By Jane Handel

How did a collection of movie posters, created by avant-garde post-World War II Polish
artists, find their way onto a San Francisco restaurant’s walls in 1999? The answer is very simple: serendipity.
From the late 19th through the first half of the 20th century, Polish poster artists, like their counterparts in other countries, were influenced by the various style trends of the era: Art Nouveau, Arts and Crafts, Jugendstil, Art Déco, Bauhaus, etc. Advertisers hired artists to create eye-catching imagery to showcase events, exhibitions, products and anything else deemed worthy of marketing. Posters were printed in the thousands and hung in public places where they would grab attention. They were not artifacts to be sold and were never intended for the art gallery or collector. Nevertheless, since their inception, the posters vibrant art and graphic impact made them irresistible to individual collectors and they soon found their way into museum collections.

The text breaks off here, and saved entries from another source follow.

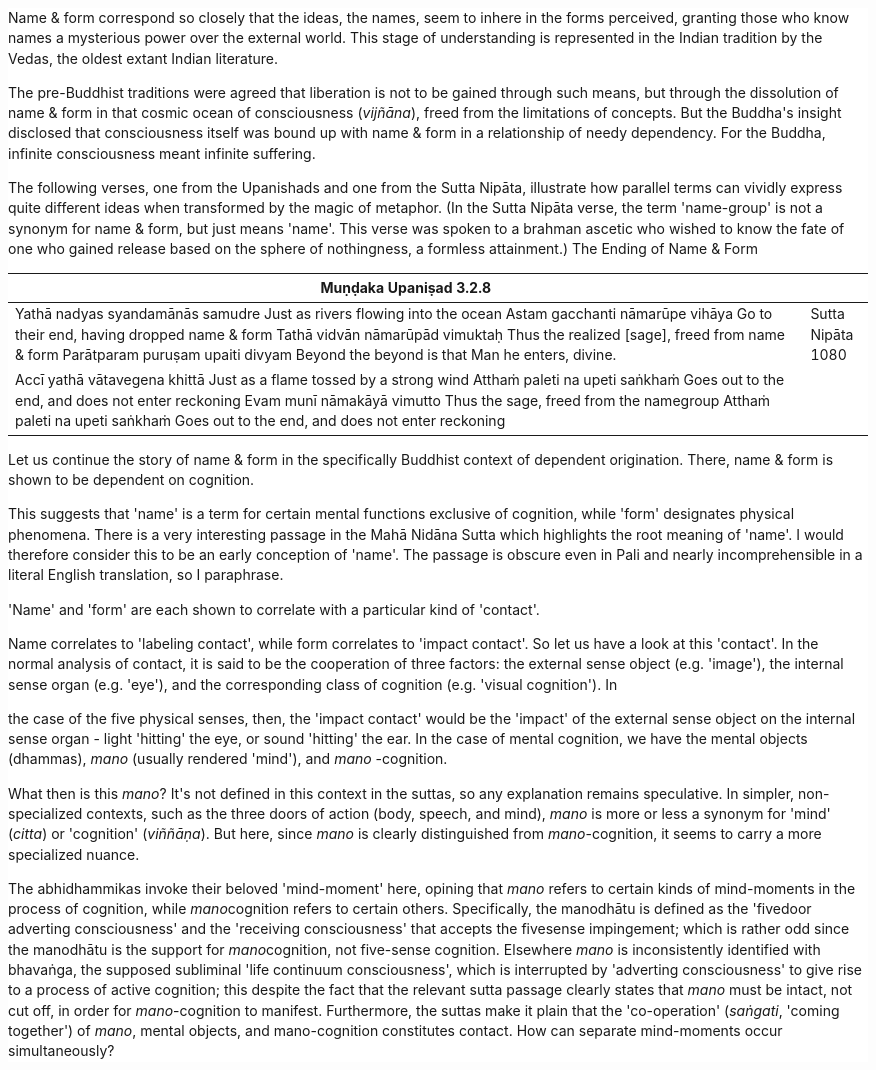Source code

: Name & form correspond so closely that the ideas, the names, seem to inhere in the forms perceived, granting those who know names a mysterious power over the external world. This stage of understanding is represented in the Indian tradition by the Vedas, the oldest extant Indian literature.

The pre-Buddhist traditions were agreed that liberation is not to be gained through such means, but through the dissolution of name & form in that cosmic ocean of consciousness (*vijñāna*), freed from the limitations of concepts. But the Buddha's insight disclosed that consciousness itself was bound up with name & form in a relationship of needy dependency. For the Buddha, infinite consciousness meant infinite suffering.

The following verses, one from the Upanishads and one from the Sutta Nipāta, illustrate how parallel terms can vividly express quite different ideas when transformed by the magic of metaphor. (In the Sutta Nipāta verse, the term 'name-group' is not a synonym for name & form, but just means 'name'. This verse was spoken to a brahman ascetic who wished to know the fate of one who gained release based on the sphere of nothingness, a formless attainment.)
The Ending of Name & Form

| Muṇḍaka Upaniṣad 3.2.8                                                                                                                                                                                                                                                                                                |                   |
|-----------------------------------------------------------------------------------------------------------------------------------------------------------------------------------------------------------------------------------------------------------------------------------------------------------------------|-------------------|
| Yathā nadyas syandamānās samudre Just as rivers flowing into the ocean Astam gacchanti nāmarūpe vihāya Go to their end, having dropped name & form Tathā vidvān nāmarūpād vimuktaḥ Thus the realized [sage], freed from name & form Parātparam puruṣam upaiti divyam Beyond the beyond is that Man he enters, divine. | Sutta Nipāta 1080 |
| Accī yathā vātavegena khittā Just as a flame tossed by a strong wind Atthaṁ paleti na upeti saṅkhaṁ Goes out to the end, and does not enter reckoning Evam munī nāmakāyā vimutto Thus the sage, freed from the namegroup Atthaṁ paleti na upeti saṅkhaṁ Goes out to the end, and does not enter reckoning                                                                                                                                                                                                                                                                                                                       |                   |

Let us continue the story of name & form in the specifically Buddhist context of dependent origination. There, name & form is shown to be dependent on cognition.

This suggests that 'name' is a term for certain mental functions exclusive of cognition, while 'form' designates physical phenomena. There is a very interesting passage in the Mahā Nidāna Sutta which highlights the root meaning of 'name'. I would therefore consider this to be an early conception of 'name'. The passage is obscure even in Pali and nearly incomprehensible in a literal English translation, so I paraphrase.

'Name' and 'form' are each shown to correlate with a particular kind of 'contact'.

Name correlates to 'labeling contact', while form correlates to 'impact contact'. So let us have a look at this 'contact'. In the normal analysis of contact, it is said to be the cooperation of three factors: the external sense object (e.g. 'image'), the internal sense organ (e.g. 'eye'), and the corresponding class of cognition (e.g. 'visual cognition'). In

the case of the five physical senses, then, the 'impact contact' would be the 'impact' of the external sense object on the internal sense organ - light 'hitting' the eye, or sound 'hitting' the ear. In the case of mental cognition, we have the mental objects
(dhammas), *mano* (usually rendered 'mind'), and *mano* -cognition.

What then is this *mano*? It's not defined in this context in the suttas, so any explanation remains speculative. In simpler, non-specialized contexts, such as the three doors of action (body, speech, and mind), *mano* is more or less a synonym for 'mind' (*citta*) or 'cognition' (*viññāṇa*). But here, since *mano* is clearly distinguished from *mano*-cognition, it seems to carry a more specialized nuance.

The abhidhammikas invoke their beloved 'mind-moment' here, opining that *mano* refers to certain kinds of mind-moments in the process of cognition, while *mano*cognition refers to certain others. Specifically, the manodhātu is defined as the 'fivedoor adverting consciousness' and the 'receiving consciousness' that accepts the fivesense impingement; which is rather odd since the manodhātu is the support for *mano*cognition, not five-sense cognition. Elsewhere *mano* is inconsistently identified with bhavaṅga, the supposed subliminal 'life continuum consciousness', which is interrupted by 'adverting consciousness' to give rise to a process of active cognition; this despite the fact that the relevant sutta passage clearly states that *mano* must be intact, not cut off, in order for *mano*-cognition to manifest. Furthermore, the suttas make it plain that the 'co-operation' (*saṅgati*, 'coming together') of *mano*, mental objects, and mano-cognition constitutes contact. How can separate mind-moments occur simultaneously?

Following World War II, a dramatic shift occurred when Poland became a communist state. Contrary to a common misconception, this did not result in a total suppression of artists. Granted, freedom of political expression was not allowed and art galleries were banned, but the state hired fine artists, not graphic designers, to create posters. These were not merely tools of political propaganda, but to promote cultural events and brighten lives in a dreary, war-devastated country. Since Polish artists had no access to venues in which to exhibit or sell their work, the posters became their primary, if not the sole, vehicle of artistic expression.
While the communist state repressed political freedom, they liberated artists in another
way: Polish artists weren’t beholden to commercial business interests, and they were given free rein to create works of the imagination. This meant that they could create whatever they wanted, in any style. And they did. This artistic freedom was particularly evident in the posters that were created to promote movies. Unlike the constraints imposed on American artists, who had to conform to the Hollywood studio system direction, studio bosses had no say regarding which stars to feature or what font to use in the case of Polish film posters. Rather, Polish artists based their designs on their own subjective responses to the films themselves.
Although Polish artists were paid for their work, production funds were limited, and they
had to make do with whatever modest tools were available. As a result, many of their
designs have a hand-crafted quality; without access to formal type fonts, they created their own hand-drawn texts. Consequently, the many thousands of avant-garde, surrealistic and psychedelic images that Polish artists created, drawing from every conceivable source of inspiration, were unlike anything, anywhere. And because these artists had no creative impediments, they even found ingenious ways to include subversive political messages.

This period of intense creativity from the 1950s through the 60s is known as the Golden
Age of Polish Posters. Posters from this era are now included in countless private and
public collections all over the world and, for the past 20 years, they have decorated the
walls of San Francisco’s Foreign Cinema* restaurant.